**WHAT IS BEING ASKED:** Can you copy out every classification line in the data below, word for word, while leaving the pictures out of your answer?

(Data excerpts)
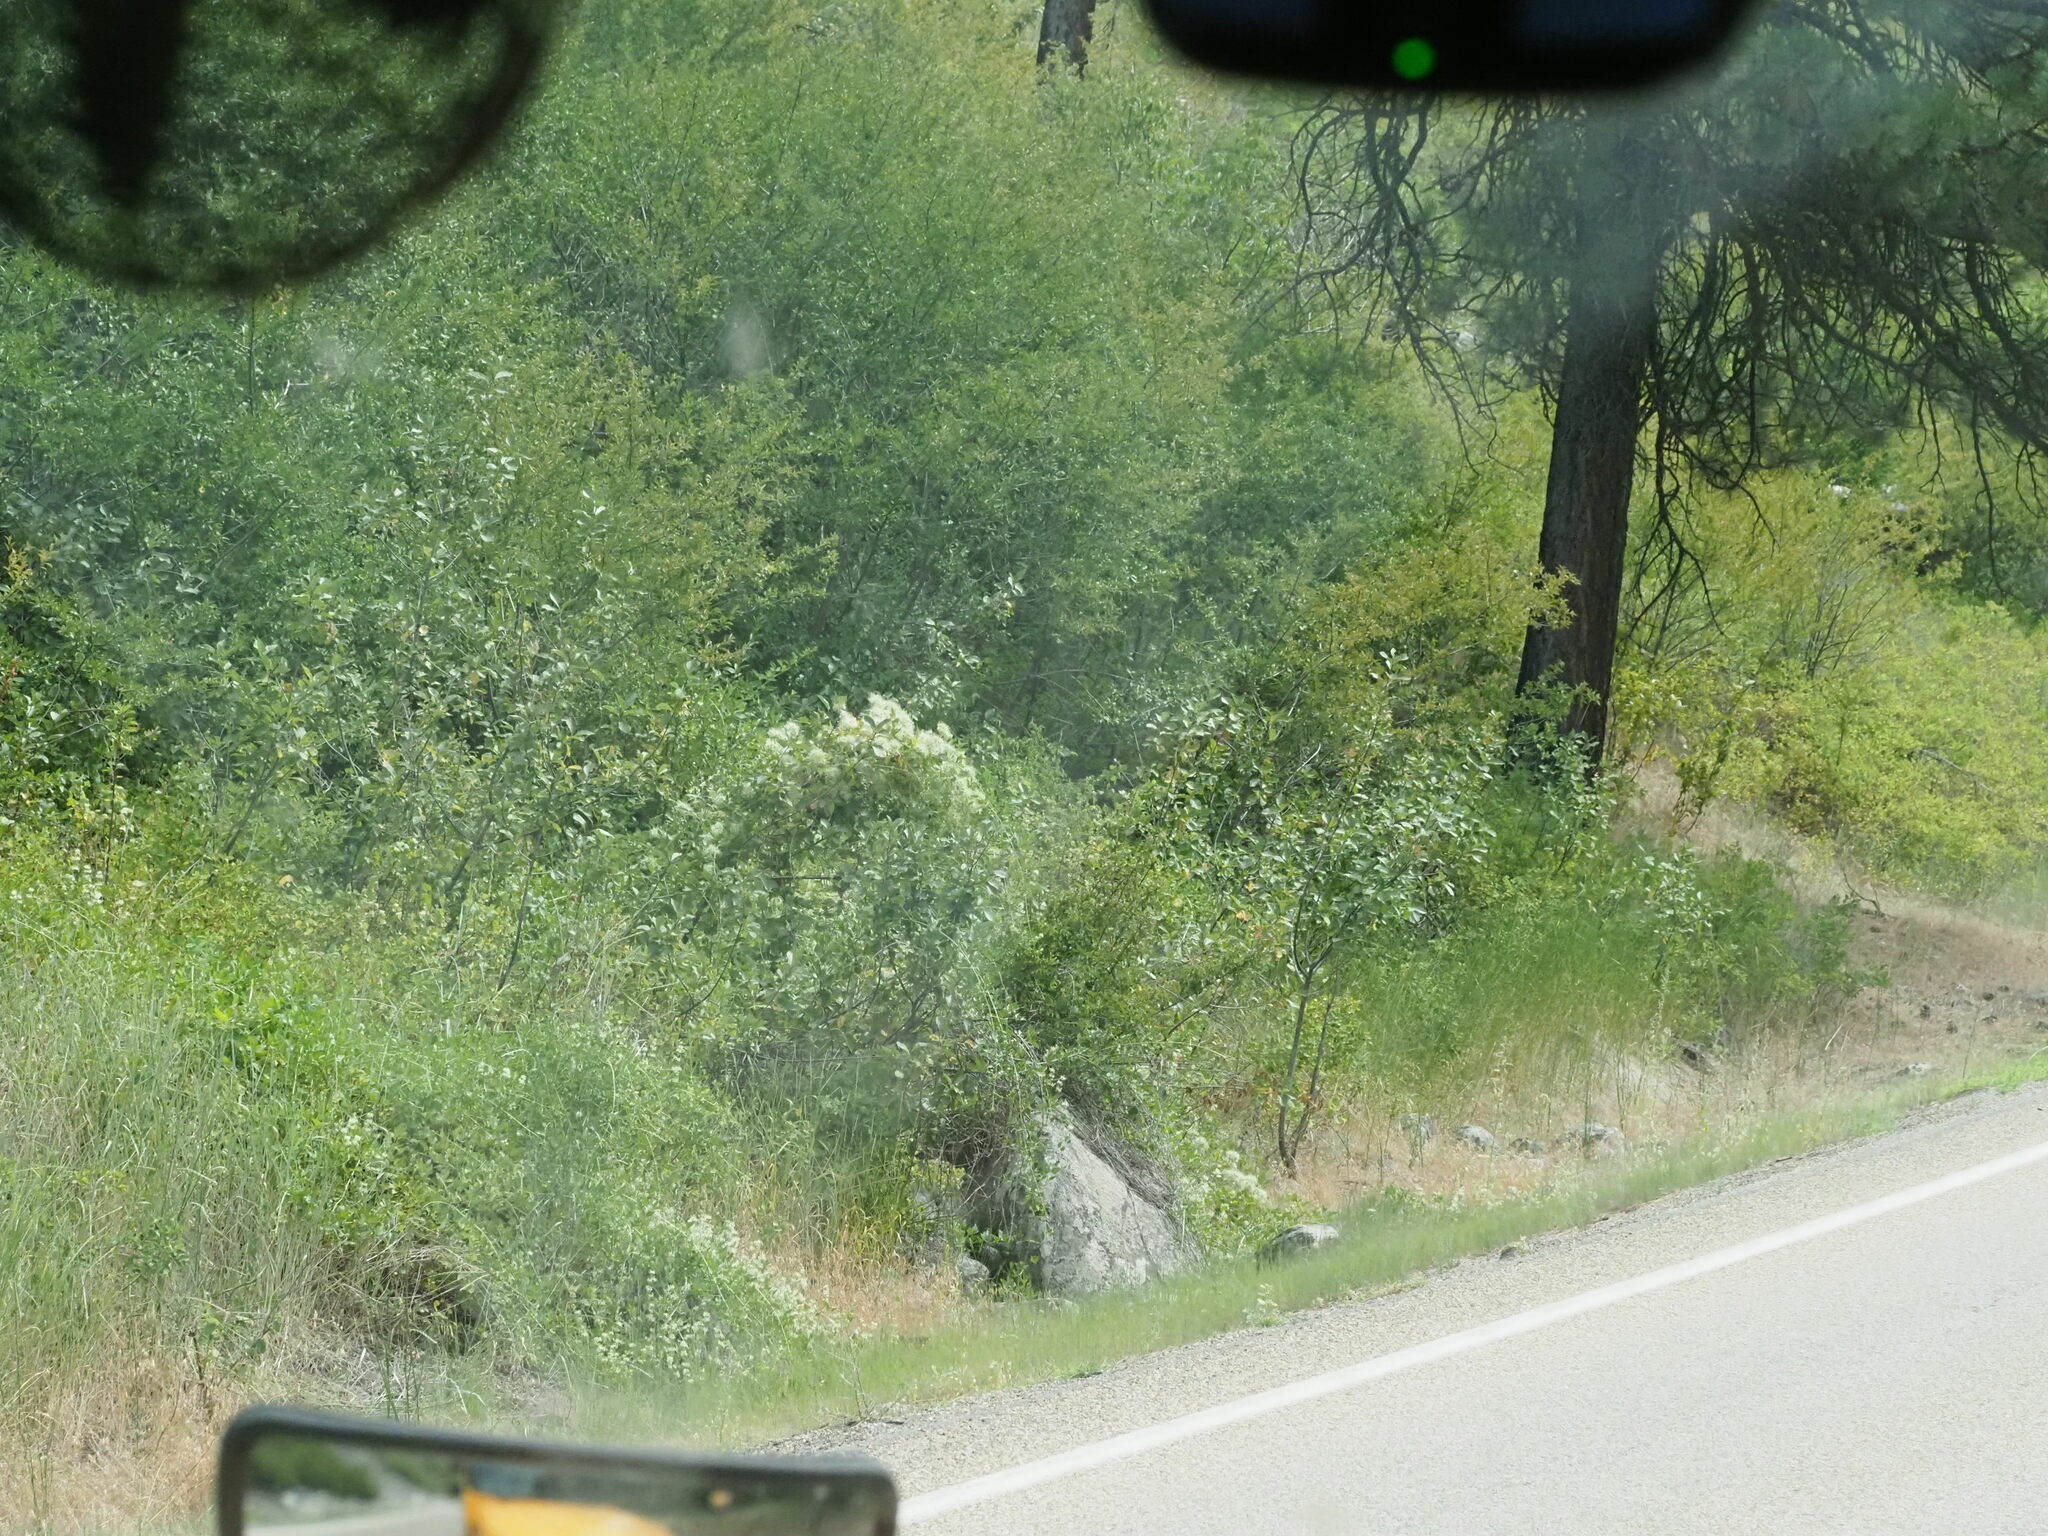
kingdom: Plantae
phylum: Tracheophyta
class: Magnoliopsida
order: Ranunculales
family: Ranunculaceae
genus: Clematis
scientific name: Clematis ligusticifolia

**TASK RESULT:**
kingdom: Plantae
phylum: Tracheophyta
class: Magnoliopsida
order: Ranunculales
family: Ranunculaceae
genus: Clematis
scientific name: Clematis ligusticifolia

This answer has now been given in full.